Elisabet Vang

Personal information
- Date of birth: 24 April 1998 (age 27)
- Position: Defender

Senior career*
- Years: Team / Apps / (Gls)
- –2020: B36

International career
- Faroe Islands

Managerial career
- 2021–2022: KÍ (physical coach)
- 2023: KÍ (physical coach)
- 2024: Fredrikstad (physical coach)
- 2025–2026: AIK (physical coach)

= Elisabet Vang =

Faroese footballer

Elisabet Vang (born 24 April 1998) is a Faroese footballer, bikini fitness competitor and physical coach.

==Career==
As a footballer, Vang was capped for the Faroe Islands national team, appearing for the team during the 2019 FIFA Women's World Cup qualifying cycle. She played for the club B36 before retiring in 2020.

She competed in bikini fitness.

In 2021 and 2022 she was physical coach for Klaksvíkar Ítróttarfelag, both men and women.

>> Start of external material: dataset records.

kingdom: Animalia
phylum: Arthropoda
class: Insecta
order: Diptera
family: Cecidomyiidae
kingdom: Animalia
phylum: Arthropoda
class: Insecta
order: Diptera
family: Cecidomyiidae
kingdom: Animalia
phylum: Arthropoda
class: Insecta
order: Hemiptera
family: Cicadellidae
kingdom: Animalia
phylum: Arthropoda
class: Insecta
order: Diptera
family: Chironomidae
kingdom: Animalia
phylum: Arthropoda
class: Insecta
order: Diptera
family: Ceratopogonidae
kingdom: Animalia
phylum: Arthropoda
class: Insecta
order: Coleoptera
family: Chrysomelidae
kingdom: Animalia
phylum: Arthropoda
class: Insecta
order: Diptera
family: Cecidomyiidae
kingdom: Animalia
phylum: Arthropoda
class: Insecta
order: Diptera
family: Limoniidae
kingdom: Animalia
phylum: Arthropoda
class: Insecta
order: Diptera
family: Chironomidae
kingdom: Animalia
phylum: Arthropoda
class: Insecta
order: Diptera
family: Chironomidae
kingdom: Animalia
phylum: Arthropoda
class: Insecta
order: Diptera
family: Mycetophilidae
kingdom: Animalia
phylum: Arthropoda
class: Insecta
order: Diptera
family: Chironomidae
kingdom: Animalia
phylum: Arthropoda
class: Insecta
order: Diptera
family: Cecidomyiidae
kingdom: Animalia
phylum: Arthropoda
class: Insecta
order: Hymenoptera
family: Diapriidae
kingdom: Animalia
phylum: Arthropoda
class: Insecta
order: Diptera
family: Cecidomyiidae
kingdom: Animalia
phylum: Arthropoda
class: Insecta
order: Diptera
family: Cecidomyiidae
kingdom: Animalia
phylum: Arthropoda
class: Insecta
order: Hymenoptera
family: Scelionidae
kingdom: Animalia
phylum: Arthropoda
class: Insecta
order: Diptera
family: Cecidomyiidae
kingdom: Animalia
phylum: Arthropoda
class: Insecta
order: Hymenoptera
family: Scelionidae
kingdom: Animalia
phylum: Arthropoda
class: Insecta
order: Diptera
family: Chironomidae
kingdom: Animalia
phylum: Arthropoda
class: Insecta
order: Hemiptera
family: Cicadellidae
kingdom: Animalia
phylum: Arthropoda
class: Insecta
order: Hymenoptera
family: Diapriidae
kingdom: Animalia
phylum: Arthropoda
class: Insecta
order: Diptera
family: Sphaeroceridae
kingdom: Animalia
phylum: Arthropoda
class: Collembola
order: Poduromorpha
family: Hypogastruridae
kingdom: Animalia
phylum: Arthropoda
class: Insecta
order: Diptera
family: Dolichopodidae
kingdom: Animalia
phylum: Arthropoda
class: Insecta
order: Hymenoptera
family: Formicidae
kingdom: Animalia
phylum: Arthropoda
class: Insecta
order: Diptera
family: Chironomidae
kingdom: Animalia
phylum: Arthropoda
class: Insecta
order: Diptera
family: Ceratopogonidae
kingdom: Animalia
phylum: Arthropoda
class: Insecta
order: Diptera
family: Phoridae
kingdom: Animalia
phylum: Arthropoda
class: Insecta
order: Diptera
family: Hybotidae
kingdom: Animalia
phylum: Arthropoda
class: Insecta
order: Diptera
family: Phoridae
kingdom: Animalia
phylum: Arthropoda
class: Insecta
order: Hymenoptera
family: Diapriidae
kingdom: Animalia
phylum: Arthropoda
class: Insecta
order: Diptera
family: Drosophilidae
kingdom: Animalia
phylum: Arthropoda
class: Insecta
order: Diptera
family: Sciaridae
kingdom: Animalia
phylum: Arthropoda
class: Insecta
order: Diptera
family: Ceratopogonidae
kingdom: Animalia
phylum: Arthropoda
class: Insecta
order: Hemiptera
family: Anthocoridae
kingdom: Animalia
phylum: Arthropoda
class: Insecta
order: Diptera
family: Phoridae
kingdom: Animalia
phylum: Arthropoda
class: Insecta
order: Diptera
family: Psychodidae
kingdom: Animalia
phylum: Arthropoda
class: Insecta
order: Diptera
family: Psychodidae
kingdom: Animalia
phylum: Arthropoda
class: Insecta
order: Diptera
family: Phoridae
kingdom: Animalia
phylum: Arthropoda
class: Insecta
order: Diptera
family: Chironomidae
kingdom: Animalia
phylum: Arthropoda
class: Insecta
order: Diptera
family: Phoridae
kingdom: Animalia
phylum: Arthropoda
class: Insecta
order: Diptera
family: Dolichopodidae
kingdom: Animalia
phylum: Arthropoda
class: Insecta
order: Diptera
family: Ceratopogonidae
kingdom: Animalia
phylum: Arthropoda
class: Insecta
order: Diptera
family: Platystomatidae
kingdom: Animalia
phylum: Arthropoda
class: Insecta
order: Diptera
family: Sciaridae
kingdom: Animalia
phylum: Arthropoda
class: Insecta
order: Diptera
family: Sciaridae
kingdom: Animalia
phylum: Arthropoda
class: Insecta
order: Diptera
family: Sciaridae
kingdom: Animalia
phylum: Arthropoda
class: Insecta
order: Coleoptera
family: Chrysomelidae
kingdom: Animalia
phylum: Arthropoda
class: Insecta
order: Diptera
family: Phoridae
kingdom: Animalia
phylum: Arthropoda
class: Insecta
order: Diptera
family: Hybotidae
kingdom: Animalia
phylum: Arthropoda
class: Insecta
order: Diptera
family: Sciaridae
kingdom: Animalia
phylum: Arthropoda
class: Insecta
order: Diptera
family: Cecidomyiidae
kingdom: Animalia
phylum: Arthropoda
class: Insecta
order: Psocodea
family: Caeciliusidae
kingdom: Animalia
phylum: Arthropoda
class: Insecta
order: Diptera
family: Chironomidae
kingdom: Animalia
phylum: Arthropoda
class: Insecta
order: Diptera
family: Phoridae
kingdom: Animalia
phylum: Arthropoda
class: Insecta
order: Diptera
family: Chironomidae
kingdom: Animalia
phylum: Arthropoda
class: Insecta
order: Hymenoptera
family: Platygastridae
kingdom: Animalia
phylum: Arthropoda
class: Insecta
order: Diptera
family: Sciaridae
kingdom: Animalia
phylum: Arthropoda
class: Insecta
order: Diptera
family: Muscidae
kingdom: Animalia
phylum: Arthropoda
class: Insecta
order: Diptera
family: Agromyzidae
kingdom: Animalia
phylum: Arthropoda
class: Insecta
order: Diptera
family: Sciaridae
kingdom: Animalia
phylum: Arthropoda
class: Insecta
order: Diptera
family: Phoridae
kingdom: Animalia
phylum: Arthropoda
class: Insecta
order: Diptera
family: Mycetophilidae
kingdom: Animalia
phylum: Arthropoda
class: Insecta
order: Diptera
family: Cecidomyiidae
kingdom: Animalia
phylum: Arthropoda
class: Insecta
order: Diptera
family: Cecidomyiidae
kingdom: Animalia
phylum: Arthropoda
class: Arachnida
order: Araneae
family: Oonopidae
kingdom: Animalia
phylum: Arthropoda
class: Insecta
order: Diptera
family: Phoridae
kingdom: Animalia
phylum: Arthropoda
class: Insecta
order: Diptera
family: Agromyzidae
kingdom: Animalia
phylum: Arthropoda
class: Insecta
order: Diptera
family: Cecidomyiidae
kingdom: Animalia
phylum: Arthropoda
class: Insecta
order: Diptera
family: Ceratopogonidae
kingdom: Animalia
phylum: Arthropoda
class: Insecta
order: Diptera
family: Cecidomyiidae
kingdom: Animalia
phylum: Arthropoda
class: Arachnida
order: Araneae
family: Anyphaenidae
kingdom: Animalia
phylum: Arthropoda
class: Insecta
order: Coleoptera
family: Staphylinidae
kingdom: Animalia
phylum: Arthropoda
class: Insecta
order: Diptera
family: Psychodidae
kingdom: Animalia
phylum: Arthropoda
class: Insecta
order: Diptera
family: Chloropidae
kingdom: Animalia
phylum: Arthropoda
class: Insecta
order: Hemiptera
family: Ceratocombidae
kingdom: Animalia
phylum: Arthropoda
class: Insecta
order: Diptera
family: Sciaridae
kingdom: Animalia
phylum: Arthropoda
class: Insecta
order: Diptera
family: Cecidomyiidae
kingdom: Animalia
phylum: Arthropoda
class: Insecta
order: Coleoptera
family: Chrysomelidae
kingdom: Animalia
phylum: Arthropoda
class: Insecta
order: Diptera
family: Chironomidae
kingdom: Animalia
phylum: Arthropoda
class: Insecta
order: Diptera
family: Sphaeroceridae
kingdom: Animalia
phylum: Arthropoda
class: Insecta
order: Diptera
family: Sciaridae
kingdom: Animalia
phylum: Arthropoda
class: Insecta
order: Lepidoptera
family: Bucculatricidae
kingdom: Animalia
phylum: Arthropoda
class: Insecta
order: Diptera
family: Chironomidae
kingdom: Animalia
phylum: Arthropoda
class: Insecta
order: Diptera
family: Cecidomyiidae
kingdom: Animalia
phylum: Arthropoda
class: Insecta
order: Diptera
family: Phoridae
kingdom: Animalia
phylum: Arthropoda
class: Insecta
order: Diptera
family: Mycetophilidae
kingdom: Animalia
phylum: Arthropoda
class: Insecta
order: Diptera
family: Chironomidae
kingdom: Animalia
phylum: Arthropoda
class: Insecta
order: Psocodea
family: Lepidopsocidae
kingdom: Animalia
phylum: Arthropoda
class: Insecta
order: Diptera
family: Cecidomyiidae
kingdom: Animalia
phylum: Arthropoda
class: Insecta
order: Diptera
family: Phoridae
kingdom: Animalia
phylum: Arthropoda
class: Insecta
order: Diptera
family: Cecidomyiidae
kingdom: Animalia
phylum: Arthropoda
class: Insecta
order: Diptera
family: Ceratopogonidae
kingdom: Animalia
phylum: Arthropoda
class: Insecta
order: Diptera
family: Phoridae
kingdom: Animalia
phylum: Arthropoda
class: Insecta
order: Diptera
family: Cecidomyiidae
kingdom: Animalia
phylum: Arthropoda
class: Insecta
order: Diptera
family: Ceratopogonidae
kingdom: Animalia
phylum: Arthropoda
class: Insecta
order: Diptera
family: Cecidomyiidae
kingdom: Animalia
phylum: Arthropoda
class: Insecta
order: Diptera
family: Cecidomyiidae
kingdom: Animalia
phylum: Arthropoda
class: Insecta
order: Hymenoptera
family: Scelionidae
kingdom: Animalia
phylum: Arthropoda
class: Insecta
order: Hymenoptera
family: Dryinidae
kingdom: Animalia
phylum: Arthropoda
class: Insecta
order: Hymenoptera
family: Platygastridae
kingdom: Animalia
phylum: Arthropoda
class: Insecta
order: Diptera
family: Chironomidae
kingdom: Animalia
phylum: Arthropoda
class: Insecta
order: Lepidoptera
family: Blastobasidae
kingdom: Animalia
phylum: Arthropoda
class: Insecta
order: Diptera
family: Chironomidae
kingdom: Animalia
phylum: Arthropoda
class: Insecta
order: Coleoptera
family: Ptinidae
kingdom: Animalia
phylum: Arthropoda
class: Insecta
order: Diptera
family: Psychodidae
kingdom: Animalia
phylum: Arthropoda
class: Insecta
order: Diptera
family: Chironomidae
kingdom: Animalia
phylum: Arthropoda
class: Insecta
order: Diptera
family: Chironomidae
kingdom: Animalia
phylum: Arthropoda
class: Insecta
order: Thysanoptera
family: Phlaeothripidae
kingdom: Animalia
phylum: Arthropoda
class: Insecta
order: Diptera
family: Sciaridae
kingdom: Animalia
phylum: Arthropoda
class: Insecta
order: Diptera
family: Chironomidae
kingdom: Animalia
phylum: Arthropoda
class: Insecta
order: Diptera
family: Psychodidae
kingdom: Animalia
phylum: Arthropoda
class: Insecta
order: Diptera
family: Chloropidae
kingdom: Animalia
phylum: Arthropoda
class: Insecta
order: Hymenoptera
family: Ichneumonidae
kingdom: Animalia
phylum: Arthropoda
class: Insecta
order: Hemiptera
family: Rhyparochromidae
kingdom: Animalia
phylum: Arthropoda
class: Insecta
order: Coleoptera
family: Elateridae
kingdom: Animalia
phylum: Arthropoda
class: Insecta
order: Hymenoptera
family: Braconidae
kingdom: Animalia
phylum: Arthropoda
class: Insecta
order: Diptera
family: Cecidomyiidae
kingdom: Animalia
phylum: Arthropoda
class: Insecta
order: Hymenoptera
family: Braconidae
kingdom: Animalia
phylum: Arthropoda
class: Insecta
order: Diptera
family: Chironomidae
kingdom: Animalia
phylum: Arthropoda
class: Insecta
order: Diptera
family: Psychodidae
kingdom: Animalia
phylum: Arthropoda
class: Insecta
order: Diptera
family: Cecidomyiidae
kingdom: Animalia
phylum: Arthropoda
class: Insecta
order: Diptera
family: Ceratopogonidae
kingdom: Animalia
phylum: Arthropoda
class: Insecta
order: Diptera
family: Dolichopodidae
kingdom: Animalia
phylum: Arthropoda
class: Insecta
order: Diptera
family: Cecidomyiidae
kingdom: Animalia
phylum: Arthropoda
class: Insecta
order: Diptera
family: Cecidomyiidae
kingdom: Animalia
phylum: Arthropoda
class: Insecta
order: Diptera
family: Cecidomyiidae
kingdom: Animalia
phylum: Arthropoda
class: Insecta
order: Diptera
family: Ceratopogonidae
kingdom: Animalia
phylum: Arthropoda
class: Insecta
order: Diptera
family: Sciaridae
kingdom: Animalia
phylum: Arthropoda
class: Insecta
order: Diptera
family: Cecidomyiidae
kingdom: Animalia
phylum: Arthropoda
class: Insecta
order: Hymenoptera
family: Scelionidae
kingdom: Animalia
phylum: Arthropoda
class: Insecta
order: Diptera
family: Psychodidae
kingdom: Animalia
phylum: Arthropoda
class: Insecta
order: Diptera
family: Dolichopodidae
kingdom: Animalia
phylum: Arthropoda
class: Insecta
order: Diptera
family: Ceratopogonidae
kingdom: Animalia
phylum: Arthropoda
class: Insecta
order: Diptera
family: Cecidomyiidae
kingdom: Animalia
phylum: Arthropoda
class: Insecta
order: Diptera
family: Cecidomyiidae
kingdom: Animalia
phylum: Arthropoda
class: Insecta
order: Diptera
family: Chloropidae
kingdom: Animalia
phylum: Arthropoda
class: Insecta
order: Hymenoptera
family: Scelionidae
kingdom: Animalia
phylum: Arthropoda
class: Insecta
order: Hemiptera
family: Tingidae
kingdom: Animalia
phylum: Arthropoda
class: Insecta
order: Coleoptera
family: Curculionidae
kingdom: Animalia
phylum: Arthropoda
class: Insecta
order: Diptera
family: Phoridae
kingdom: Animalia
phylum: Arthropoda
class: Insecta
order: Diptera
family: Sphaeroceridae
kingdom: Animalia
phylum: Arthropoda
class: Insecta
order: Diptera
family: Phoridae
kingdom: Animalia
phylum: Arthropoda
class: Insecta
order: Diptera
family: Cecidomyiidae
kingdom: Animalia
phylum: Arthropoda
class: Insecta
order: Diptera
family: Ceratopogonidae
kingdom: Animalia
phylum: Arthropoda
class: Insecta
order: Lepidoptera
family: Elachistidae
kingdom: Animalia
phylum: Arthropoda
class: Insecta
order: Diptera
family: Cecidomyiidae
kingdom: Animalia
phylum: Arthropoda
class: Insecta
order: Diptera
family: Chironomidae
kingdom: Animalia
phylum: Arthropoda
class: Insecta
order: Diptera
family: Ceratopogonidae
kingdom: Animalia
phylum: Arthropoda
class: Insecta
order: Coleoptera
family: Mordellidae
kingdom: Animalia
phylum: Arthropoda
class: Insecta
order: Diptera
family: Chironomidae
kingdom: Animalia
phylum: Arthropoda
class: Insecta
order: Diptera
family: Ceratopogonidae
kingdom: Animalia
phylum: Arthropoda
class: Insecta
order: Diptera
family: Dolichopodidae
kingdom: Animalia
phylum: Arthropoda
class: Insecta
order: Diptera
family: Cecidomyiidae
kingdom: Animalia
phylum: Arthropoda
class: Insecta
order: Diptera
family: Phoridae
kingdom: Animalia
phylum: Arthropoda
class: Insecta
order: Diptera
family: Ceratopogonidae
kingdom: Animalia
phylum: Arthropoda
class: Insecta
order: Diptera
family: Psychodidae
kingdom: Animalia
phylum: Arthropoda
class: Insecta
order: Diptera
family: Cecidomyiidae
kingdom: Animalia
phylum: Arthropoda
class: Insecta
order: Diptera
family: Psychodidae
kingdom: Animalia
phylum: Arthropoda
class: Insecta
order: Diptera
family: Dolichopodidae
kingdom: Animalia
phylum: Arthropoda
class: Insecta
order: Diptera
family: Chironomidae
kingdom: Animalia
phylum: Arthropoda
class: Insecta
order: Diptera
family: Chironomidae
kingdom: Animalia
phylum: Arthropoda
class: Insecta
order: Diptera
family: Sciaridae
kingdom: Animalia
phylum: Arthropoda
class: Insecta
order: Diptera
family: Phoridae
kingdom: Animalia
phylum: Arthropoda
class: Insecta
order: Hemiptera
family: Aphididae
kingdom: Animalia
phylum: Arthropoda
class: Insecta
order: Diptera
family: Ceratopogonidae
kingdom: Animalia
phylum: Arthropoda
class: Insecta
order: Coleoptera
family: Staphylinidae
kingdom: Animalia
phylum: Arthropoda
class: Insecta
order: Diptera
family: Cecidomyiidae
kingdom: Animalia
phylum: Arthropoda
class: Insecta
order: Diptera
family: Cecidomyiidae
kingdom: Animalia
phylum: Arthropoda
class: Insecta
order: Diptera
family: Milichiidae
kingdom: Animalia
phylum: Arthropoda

She returned to KÍ in July 2023 and was a part of their unprecedented run in the 2023–24 UEFA Europa Conference League. After manager Mikkjal Thomassen left KÍ for Scandinavia, Vang was hired in his staff, first in Fredrikstad FK and then in AIK. After Thomassen was sacked by AIK, Vang remained in the club until January 2026.